**Your assignment**
Gather each line of the records where "Page" appears.

**Entries supplied**
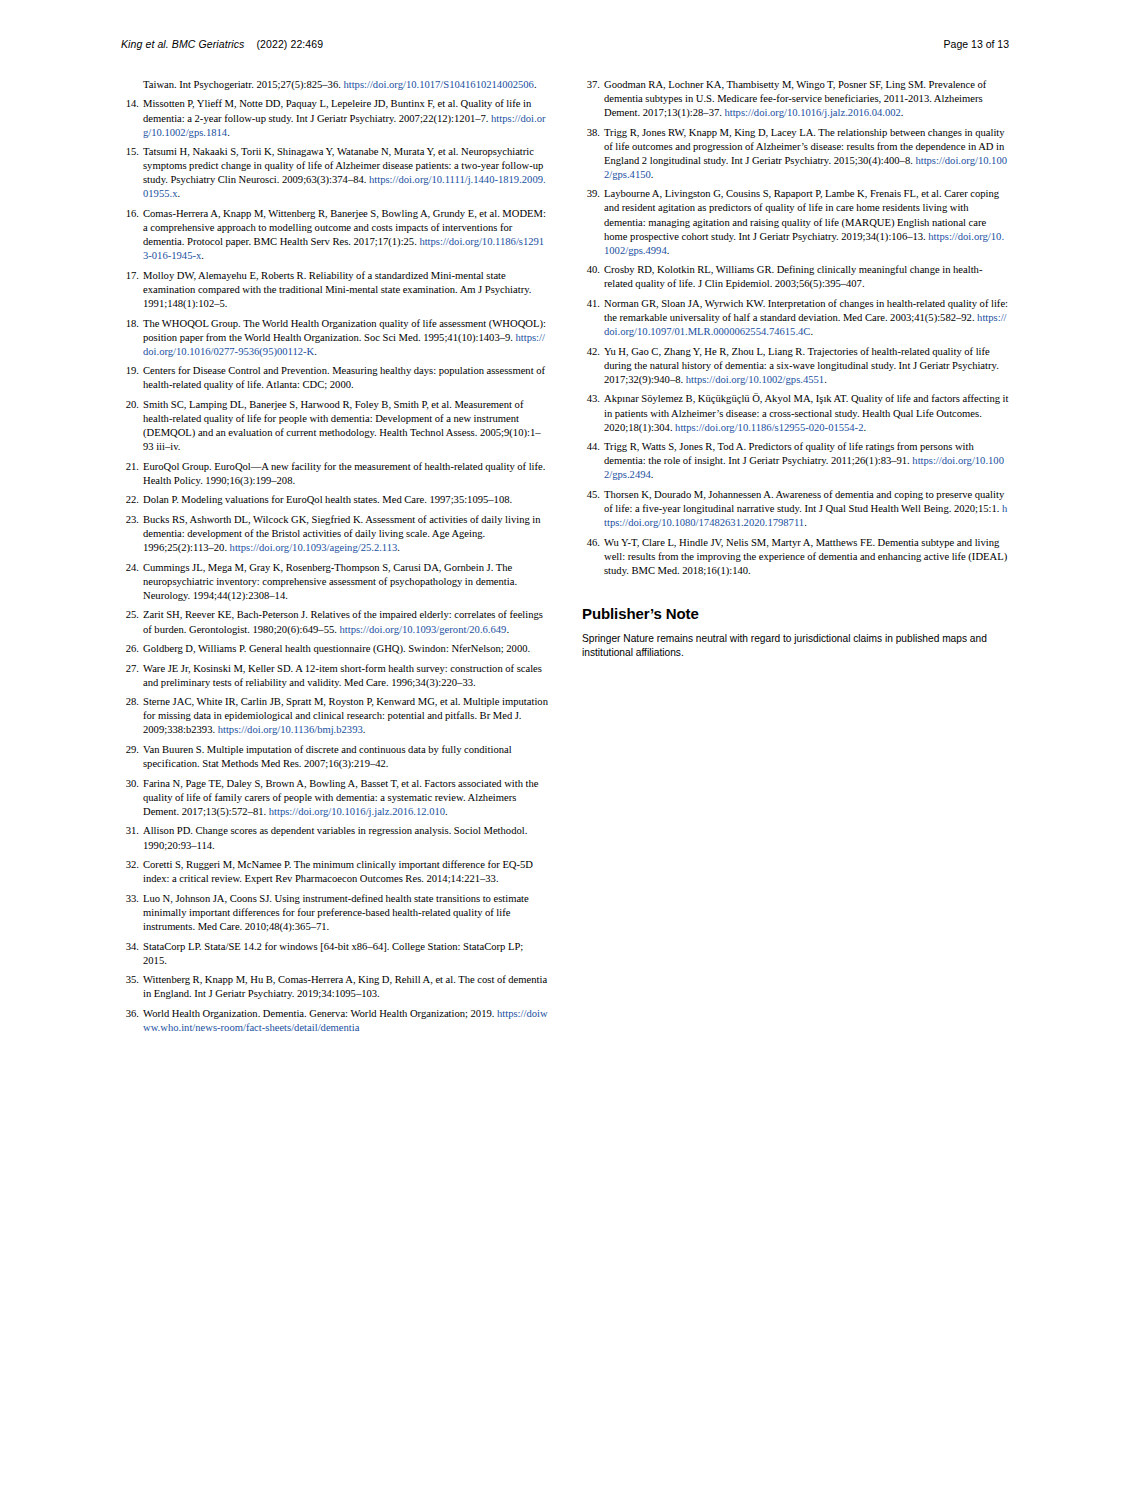King et al. BMC Geriatrics (2022) 22:469
Page 13 of 13
Taiwan. Int Psychogeriatr. 2015;27(5):825–36. https://doi.org/10.1017/S1041610214002506.
14. Missotten P, Ylieff M, Notte DD, Paquay L, Lepeleire JD, Buntinx F, et al. Quality of life in dementia: a 2-year follow-up study. Int J Geriatr Psychiatry. 2007;22(12):1201–7. https://doi.org/10.1002/gps.1814.
15. Tatsumi H, Nakaaki S, Torii K, Shinagawa Y, Watanabe N, Murata Y, et al. Neuropsychiatric symptoms predict change in quality of life of Alzheimer disease patients: a two-year follow-up study. Psychiatry Clin Neurosci. 2009;63(3):374–84. https://doi.org/10.1111/j.1440-1819.2009.01955.x.
16. Comas-Herrera A, Knapp M, Wittenberg R, Banerjee S, Bowling A, Grundy E, et al. MODEM: a comprehensive approach to modelling outcome and costs impacts of interventions for dementia. Protocol paper. BMC Health Serv Res. 2017;17(1):25. https://doi.org/10.1186/s12913-016-1945-x.
17. Molloy DW, Alemayehu E, Roberts R. Reliability of a standardized Mini-mental state examination compared with the traditional Mini-mental state examination. Am J Psychiatry. 1991;148(1):102–5.
18. The WHOQOL Group. The World Health Organization quality of life assessment (WHOQOL): position paper from the World Health Organization. Soc Sci Med. 1995;41(10):1403–9. https://doi.org/10.1016/0277-9536(95)00112-K.
19. Centers for Disease Control and Prevention. Measuring healthy days: population assessment of health-related quality of life. Atlanta: CDC; 2000.
20. Smith SC, Lamping DL, Banerjee S, Harwood R, Foley B, Smith P, et al. Measurement of health-related quality of life for people with dementia: Development of a new instrument (DEMQOL) and an evaluation of current methodology. Health Technol Assess. 2005;9(10):1–93 iii–iv.
21. EuroQol Group. EuroQol—A new facility for the measurement of health-related quality of life. Health Policy. 1990;16(3):199–208.
22. Dolan P. Modeling valuations for EuroQol health states. Med Care. 1997;35:1095–108.
23. Bucks RS, Ashworth DL, Wilcock GK, Siegfried K. Assessment of activities of daily living in dementia: development of the Bristol activities of daily living scale. Age Ageing. 1996;25(2):113–20. https://doi.org/10.1093/ageing/25.2.113.
24. Cummings JL, Mega M, Gray K, Rosenberg-Thompson S, Carusi DA, Gornbein J. The neuropsychiatric inventory: comprehensive assessment of psychopathology in dementia. Neurology. 1994;44(12):2308–14.
25. Zarit SH, Reever KE, Bach-Peterson J. Relatives of the impaired elderly: correlates of feelings of burden. Gerontologist. 1980;20(6):649–55. https://doi.org/10.1093/geront/20.6.649.
26. Goldberg D, Williams P. General health questionnaire (GHQ). Swindon: NferNelson; 2000.
27. Ware JE Jr, Kosinski M, Keller SD. A 12-item short-form health survey: construction of scales and preliminary tests of reliability and validity. Med Care. 1996;34(3):220–33.
28. Sterne JAC, White IR, Carlin JB, Spratt M, Royston P, Kenward MG, et al. Multiple imputation for missing data in epidemiological and clinical research: potential and pitfalls. Br Med J. 2009;338:b2393. https://doi.org/10.1136/bmj.b2393.
29. Van Buuren S. Multiple imputation of discrete and continuous data by fully conditional specification. Stat Methods Med Res. 2007;16(3):219–42.
30. Farina N, Page TE, Daley S, Brown A, Bowling A, Basset T, et al. Factors associated with the quality of life of family carers of people with dementia: a systematic review. Alzheimers Dement. 2017;13(5):572–81. https://doi.org/10.1016/j.jalz.2016.12.010.
31. Allison PD. Change scores as dependent variables in regression analysis. Sociol Methodol. 1990;20:93–114.
32. Coretti S, Ruggeri M, McNamee P. The minimum clinically important difference for EQ-5D index: a critical review. Expert Rev Pharmacoecon Outcomes Res. 2014;14:221–33.
33. Luo N, Johnson JA, Coons SJ. Using instrument-defined health state transitions to estimate minimally important differences for four preference-based health-related quality of life instruments. Med Care. 2010;48(4):365–71.
34. StataCorp LP. Stata/SE 14.2 for windows [64-bit x86–64]. College Station: StataCorp LP; 2015.
35. Wittenberg R, Knapp M, Hu B, Comas-Herrera A, King D, Rehill A, et al. The cost of dementia in England. Int J Geriatr Psychiatry. 2019;34:1095–103.
36. World Health Organization. Dementia. Generva: World Health Organization; 2019. https://doiwww.who.int/news-room/fact-sheets/detail/dementia
37. Goodman RA, Lochner KA, Thambisetty M, Wingo T, Posner SF, Ling SM. Prevalence of dementia subtypes in U.S. Medicare fee-for-service beneficiaries, 2011-2013. Alzheimers Dement. 2017;13(1):28–37. https://doi.org/10.1016/j.jalz.2016.04.002.
38. Trigg R, Jones RW, Knapp M, King D, Lacey LA. The relationship between changes in quality of life outcomes and progression of Alzheimer’s disease: results from the dependence in AD in England 2 longitudinal study. Int J Geriatr Psychiatry. 2015;30(4):400–8. https://doi.org/10.1002/gps.4150.
39. Laybourne A, Livingston G, Cousins S, Rapaport P, Lambe K, Frenais FL, et al. Carer coping and resident agitation as predictors of quality of life in care home residents living with dementia: managing agitation and raising quality of life (MARQUE) English national care home prospective cohort study. Int J Geriatr Psychiatry. 2019;34(1):106–13. https://doi.org/10.1002/gps.4994.
40. Crosby RD, Kolotkin RL, Williams GR. Defining clinically meaningful change in health-related quality of life. J Clin Epidemiol. 2003;56(5):395–407.
41. Norman GR, Sloan JA, Wyrwich KW. Interpretation of changes in health-related quality of life: the remarkable universality of half a standard deviation. Med Care. 2003;41(5):582–92. https://doi.org/10.1097/01.MLR.0000062554.74615.4C.
42. Yu H, Gao C, Zhang Y, He R, Zhou L, Liang R. Trajectories of health-related quality of life during the natural history of dementia: a six-wave longitudinal study. Int J Geriatr Psychiatry. 2017;32(9):940–8. https://doi.org/10.1002/gps.4551.
43. Akpınar Söylemez B, Küçükgüçlü Ö, Akyol MA, Işık AT. Quality of life and factors affecting it in patients with Alzheimer’s disease: a cross-sectional study. Health Qual Life Outcomes. 2020;18(1):304. https://doi.org/10.1186/s12955-020-01554-2.
44. Trigg R, Watts S, Jones R, Tod A. Predictors of quality of life ratings from persons with dementia: the role of insight. Int J Geriatr Psychiatry. 2011;26(1):83–91. https://doi.org/10.1002/gps.2494.
45. Thorsen K, Dourado M, Johannessen A. Awareness of dementia and coping to preserve quality of life: a five-year longitudinal narrative study. Int J Qual Stud Health Well Being. 2020;15:1. https://doi.org/10.1080/17482631.2020.1798711.
46. Wu Y-T, Clare L, Hindle JV, Nelis SM, Martyr A, Matthews FE. Dementia subtype and living well: results from the improving the experience of dementia and enhancing active life (IDEAL) study. BMC Med. 2018;16(1):140.
Publisher’s Note
Springer Nature remains neutral with regard to jurisdictional claims in published maps and institutional affiliations.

**Task answer**
Page 13 of 13
30. Farina N, Page TE, Daley S, Brown A, Bowling A, Basset T, et al. Factors associated with the quality of life of family carers of people with dementia: a systematic review. Alzheimers Dement. 2017;13(5):572–81. https://doi.org/10.1016/j.jalz.2016.12.010.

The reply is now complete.